[Saved entries]
* * * *
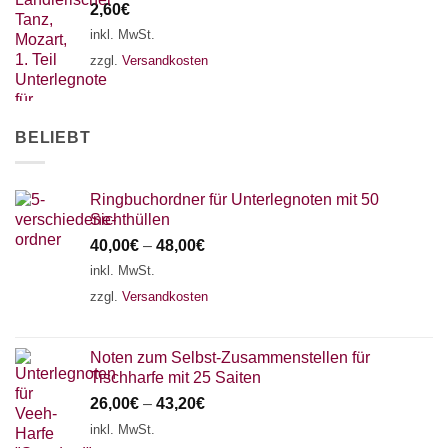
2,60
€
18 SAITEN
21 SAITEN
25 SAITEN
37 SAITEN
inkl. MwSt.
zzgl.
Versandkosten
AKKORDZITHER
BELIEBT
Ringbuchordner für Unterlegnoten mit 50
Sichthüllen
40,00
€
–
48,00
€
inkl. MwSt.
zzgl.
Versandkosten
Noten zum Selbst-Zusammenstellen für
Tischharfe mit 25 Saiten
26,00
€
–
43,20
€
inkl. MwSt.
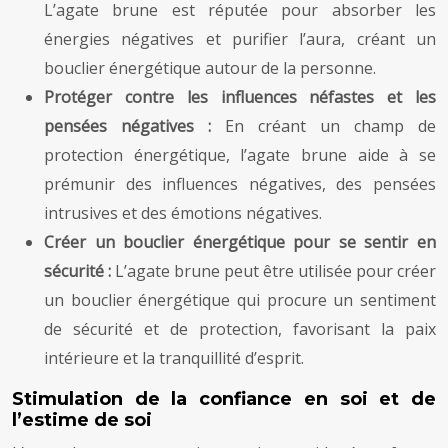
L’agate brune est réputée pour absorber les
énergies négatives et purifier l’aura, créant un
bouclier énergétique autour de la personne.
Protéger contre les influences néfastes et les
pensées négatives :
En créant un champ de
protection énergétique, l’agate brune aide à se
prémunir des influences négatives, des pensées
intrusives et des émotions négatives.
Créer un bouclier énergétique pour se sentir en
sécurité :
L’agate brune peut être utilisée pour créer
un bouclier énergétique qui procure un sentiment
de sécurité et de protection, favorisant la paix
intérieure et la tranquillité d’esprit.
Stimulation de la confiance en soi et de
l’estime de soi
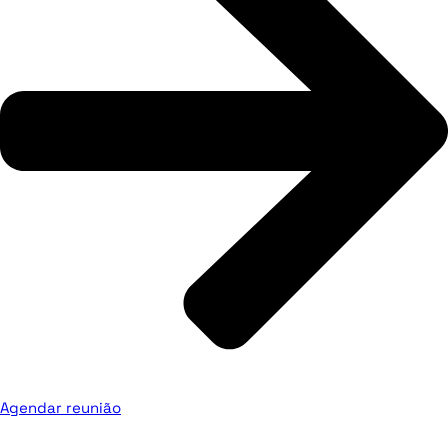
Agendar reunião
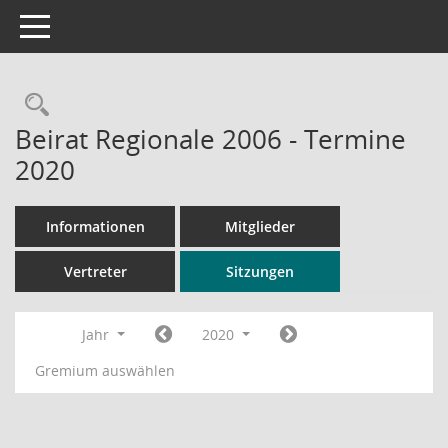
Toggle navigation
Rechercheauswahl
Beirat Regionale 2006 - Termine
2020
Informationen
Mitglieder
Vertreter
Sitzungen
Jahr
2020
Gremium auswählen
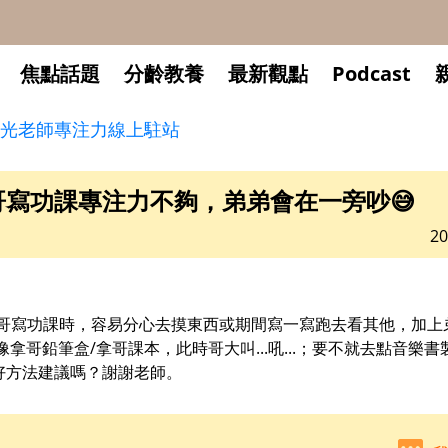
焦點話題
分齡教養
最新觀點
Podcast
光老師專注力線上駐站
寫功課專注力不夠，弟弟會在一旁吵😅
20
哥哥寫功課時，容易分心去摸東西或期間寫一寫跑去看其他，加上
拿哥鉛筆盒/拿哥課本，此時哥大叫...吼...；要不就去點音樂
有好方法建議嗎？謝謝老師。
* * * *
Copy every line of text from the saved entries above without changing anything, and leave the pictures out of your answer.

2,60
€
18 SAITEN
21 SAITEN
25 SAITEN
37 SAITEN
inkl. MwSt.
zzgl.
Versandkosten
AKKORDZITHER
BELIEBT
Ringbuchordner für Unterlegnoten mit 50
Sichthüllen
40,00
€
–
48,00
€
inkl. MwSt.
zzgl.
Versandkosten
Noten zum Selbst-Zusammenstellen für
Tischharfe mit 25 Saiten
26,00
€
–
43,20
€
inkl. MwSt.
L’agate brune est réputée pour absorber les
énergies négatives et purifier l’aura, créant un
bouclier énergétique autour de la personne.
Protéger contre les influences néfastes et les
pensées négatives :
En créant un champ de
protection énergétique, l’agate brune aide à se
prémunir des influences négatives, des pensées
intrusives et des émotions négatives.
Créer un bouclier énergétique pour se sentir en
sécurité :
L’agate brune peut être utilisée pour créer
un bouclier énergétique qui procure un sentiment
de sécurité et de protection, favorisant la paix
intérieure et la tranquillité d’esprit.
Stimulation de la confiance en soi et de
l’estime de soi
Agendar reunião
Toggle navigation
Rechercheauswahl
Beirat Regionale 2006 - Termine
2020
Informationen
Mitglieder
Vertreter
Sitzungen
Jahr
2020
Gremium auswählen
焦點話題
分齡教養
最新觀點
Podcast
光老師專注力線上駐站
寫功課專注力不夠，弟弟會在一旁吵😅
20
哥哥寫功課時，容易分心去摸東西或期間寫一寫跑去看其他，加上
拿哥鉛筆盒/拿哥課本，此時哥大叫...吼...；要不就去點音樂
有好方法建議嗎？謝謝老師。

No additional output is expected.